§ **TO DO**: The records must be duplicated exactly, with every picture left out.

§ **SOURCE INFORMATION**:

****

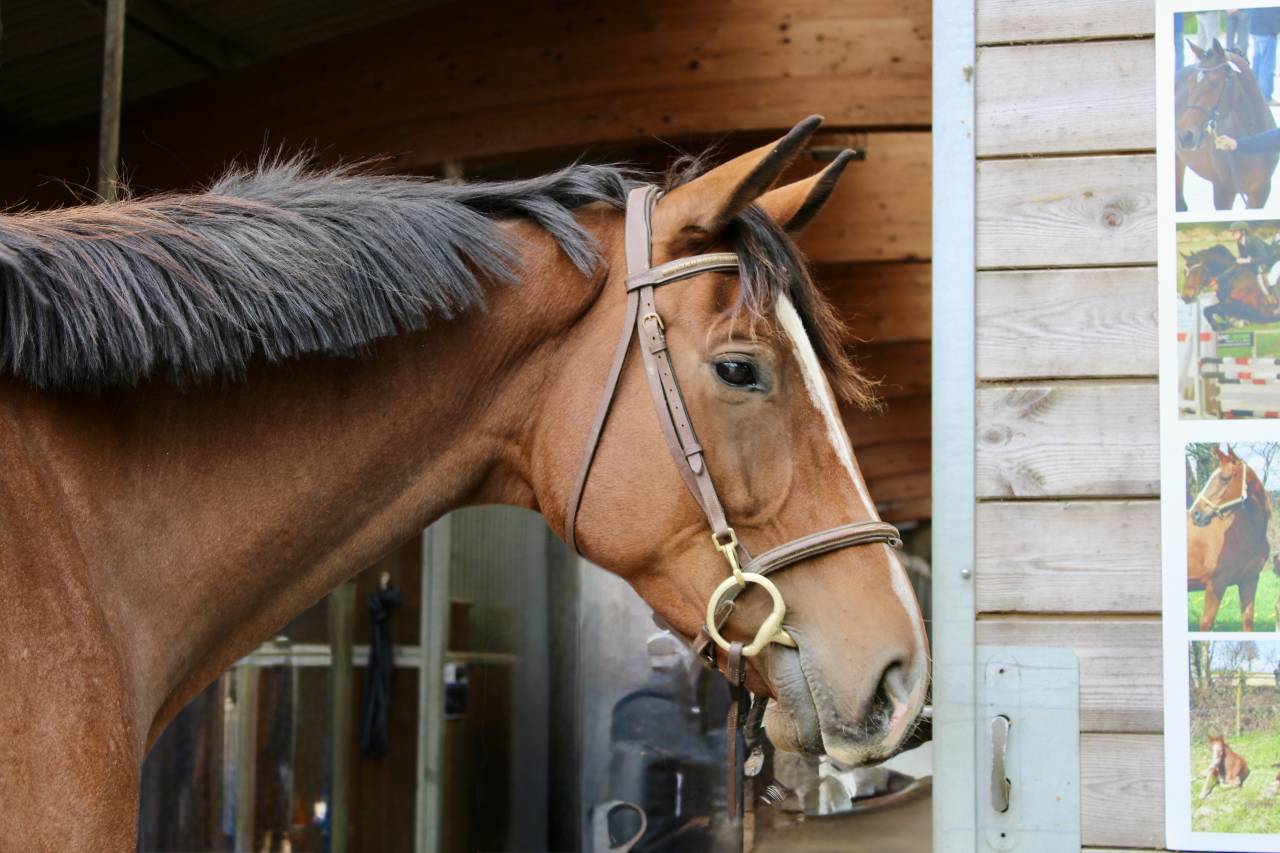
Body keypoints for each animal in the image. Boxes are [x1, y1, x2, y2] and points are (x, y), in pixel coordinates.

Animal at [1188, 445, 1272, 631]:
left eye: (1224, 478)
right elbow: (1206, 624)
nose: (1195, 514)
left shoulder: (1249, 581)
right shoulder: (1215, 584)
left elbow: (1247, 622)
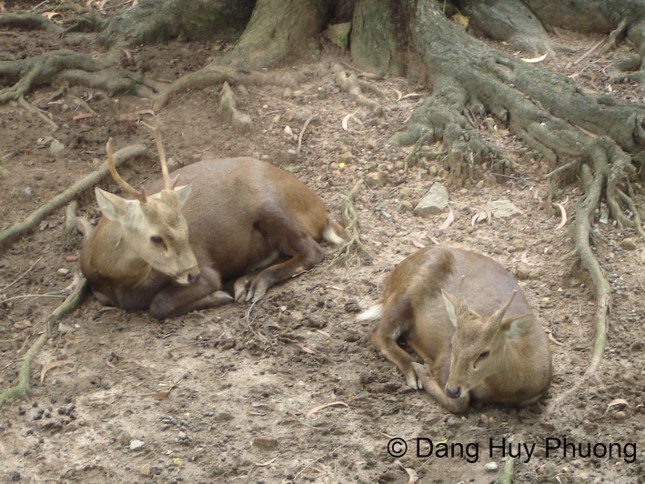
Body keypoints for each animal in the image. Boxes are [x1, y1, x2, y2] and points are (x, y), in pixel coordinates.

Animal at [78, 126, 344, 320]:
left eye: (186, 228)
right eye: (156, 237)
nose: (192, 273)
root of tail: (320, 210)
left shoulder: (206, 270)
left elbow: (158, 305)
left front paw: (218, 296)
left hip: (270, 206)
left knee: (313, 251)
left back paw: (255, 284)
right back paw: (245, 282)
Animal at [354, 248, 552, 414]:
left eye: (484, 353)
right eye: (452, 344)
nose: (452, 389)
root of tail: (392, 277)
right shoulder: (444, 362)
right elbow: (461, 403)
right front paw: (423, 370)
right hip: (404, 295)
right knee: (377, 332)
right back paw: (412, 370)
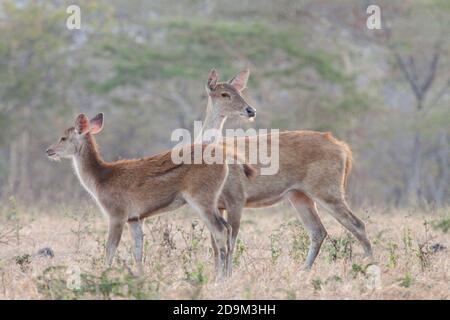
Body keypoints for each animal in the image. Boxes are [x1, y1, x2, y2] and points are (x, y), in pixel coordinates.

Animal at [47, 112, 255, 278]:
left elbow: (110, 248)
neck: (100, 179)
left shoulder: (117, 213)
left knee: (221, 231)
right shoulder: (135, 218)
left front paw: (103, 275)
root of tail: (226, 159)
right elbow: (138, 250)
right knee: (228, 229)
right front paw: (140, 277)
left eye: (63, 138)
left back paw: (220, 279)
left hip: (202, 197)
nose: (49, 150)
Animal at [195, 69, 374, 272]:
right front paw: (217, 275)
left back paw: (370, 265)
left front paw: (228, 275)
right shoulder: (216, 205)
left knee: (358, 224)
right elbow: (216, 244)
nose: (250, 110)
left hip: (327, 190)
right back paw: (304, 271)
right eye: (224, 94)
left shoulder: (237, 199)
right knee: (318, 231)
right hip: (299, 194)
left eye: (240, 92)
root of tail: (343, 148)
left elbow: (230, 242)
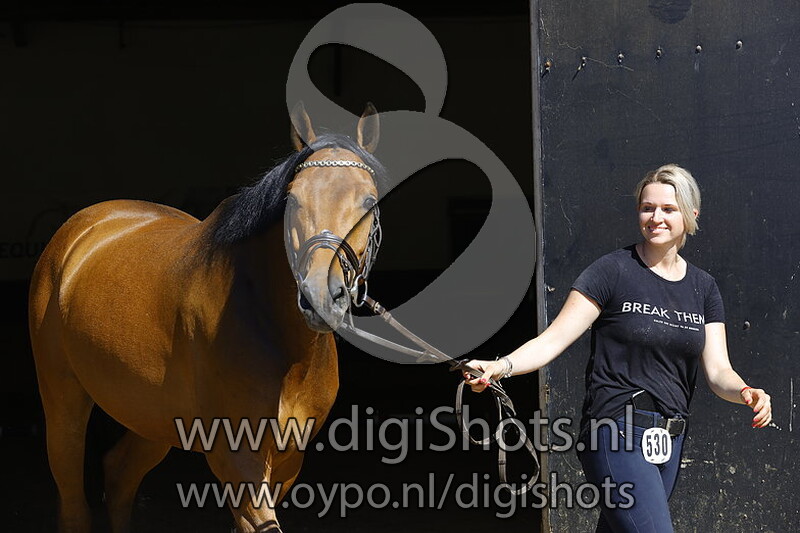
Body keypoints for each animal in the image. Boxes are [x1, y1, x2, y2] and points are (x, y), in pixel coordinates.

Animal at [28, 102, 385, 532]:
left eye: (369, 202)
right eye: (293, 200)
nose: (318, 296)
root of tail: (81, 230)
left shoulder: (286, 462)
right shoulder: (236, 458)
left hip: (153, 418)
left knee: (118, 476)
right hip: (63, 402)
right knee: (74, 502)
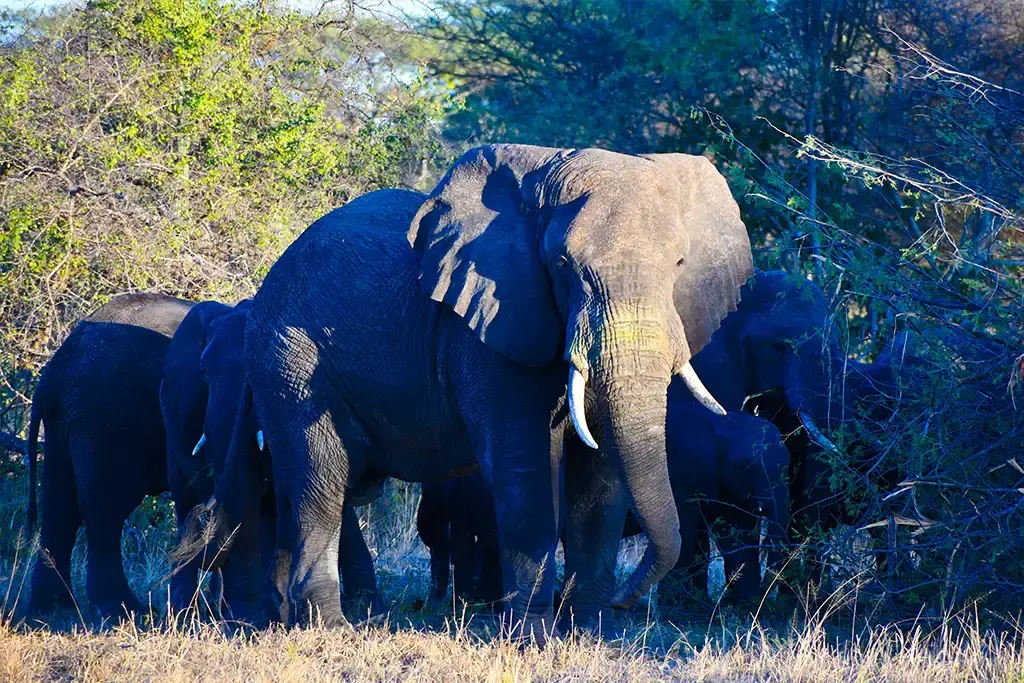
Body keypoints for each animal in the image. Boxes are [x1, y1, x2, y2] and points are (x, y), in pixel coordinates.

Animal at [26, 293, 195, 618]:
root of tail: (56, 367)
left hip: (65, 421)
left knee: (60, 505)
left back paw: (53, 610)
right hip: (108, 418)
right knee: (106, 510)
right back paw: (124, 612)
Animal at [161, 300, 380, 621]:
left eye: (255, 378)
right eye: (203, 372)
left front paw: (365, 607)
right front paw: (248, 617)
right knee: (185, 499)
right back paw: (186, 613)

****

§ **RESPONSE TO THIS EXERCISE**:
Body keypoints for each animal in the image. Boxes are [x1, y1, x2, y2] and points are (x, y), in pixel coordinates.

Animal at [1188, 445, 1272, 631]:
left eye: (1224, 478)
right elbow: (1206, 624)
nose: (1195, 514)
left shoulder: (1249, 581)
right shoulder: (1215, 584)
left elbow: (1247, 622)
Body keypoints for each animal in the image. Boxes are [x1, y1, x2, y2] and points are (x, y), in pixel coordinates.

Animal at [78, 126, 344, 320]:
left eye: (186, 228)
right eye: (156, 237)
nose: (192, 273)
root of tail: (320, 210)
left shoulder: (206, 270)
left elbow: (158, 305)
left front paw: (218, 296)
left hip: (270, 206)
left knee: (313, 251)
left back paw: (255, 284)
right back paw: (245, 282)
Animal at [354, 248, 552, 414]:
left eye: (484, 353)
right eye: (452, 344)
nose: (452, 389)
root of tail: (392, 277)
right shoulder: (444, 362)
right elbow: (461, 403)
right front paw: (423, 370)
right hip: (404, 295)
right knee: (377, 332)
right back paw: (412, 370)
Body keypoints for each animal in the image. Boxes are [x1, y1, x2, y2] and points are (x, y), in pixel coordinates.

Animal at [47, 112, 255, 278]:
left elbow: (110, 248)
neck: (100, 179)
left shoulder: (117, 213)
left knee: (221, 231)
right shoulder: (135, 218)
left front paw: (103, 275)
root of tail: (226, 159)
right elbow: (138, 250)
right knee: (228, 229)
right front paw: (140, 277)
left eye: (63, 138)
left back paw: (220, 279)
left hip: (202, 197)
nose: (49, 150)
Animal at [195, 69, 374, 272]:
right front paw: (217, 275)
left back paw: (370, 265)
left front paw: (228, 275)
right shoulder: (216, 205)
left knee: (358, 224)
right elbow: (216, 244)
nose: (250, 110)
left hip: (327, 190)
right back paw: (304, 271)
right eye: (224, 94)
left shoulder: (237, 199)
right knee: (318, 231)
right hip: (299, 194)
left eye: (240, 92)
root of tail: (343, 148)
left elbow: (230, 242)
Body keypoints for each animal in the image. Boxes are [x1, y1, x2, y2] and points are (x, y), in pixel coordinates.

Animal at [28, 102, 385, 532]:
left eye: (369, 202)
right eye: (293, 200)
nose: (318, 296)
root of tail: (81, 230)
left shoulder: (286, 462)
right shoulder: (236, 458)
left hip: (153, 418)
left knee: (118, 476)
right hip: (63, 402)
right knee: (74, 502)
Body keypoints for each animal in the image. Boxes are [x1, y1, x2, y2] and points are (x, y), in pixel coordinates.

Animal at [26, 293, 195, 618]:
root of tail: (56, 367)
left hip: (65, 421)
left knee: (60, 505)
left back paw: (53, 610)
right hip: (108, 418)
right knee: (106, 510)
right back paw: (124, 612)
Animal at [161, 300, 380, 621]:
left eye: (255, 378)
right eye: (203, 372)
left front paw: (365, 607)
right front paw: (248, 617)
right knee: (185, 499)
right back paw: (186, 613)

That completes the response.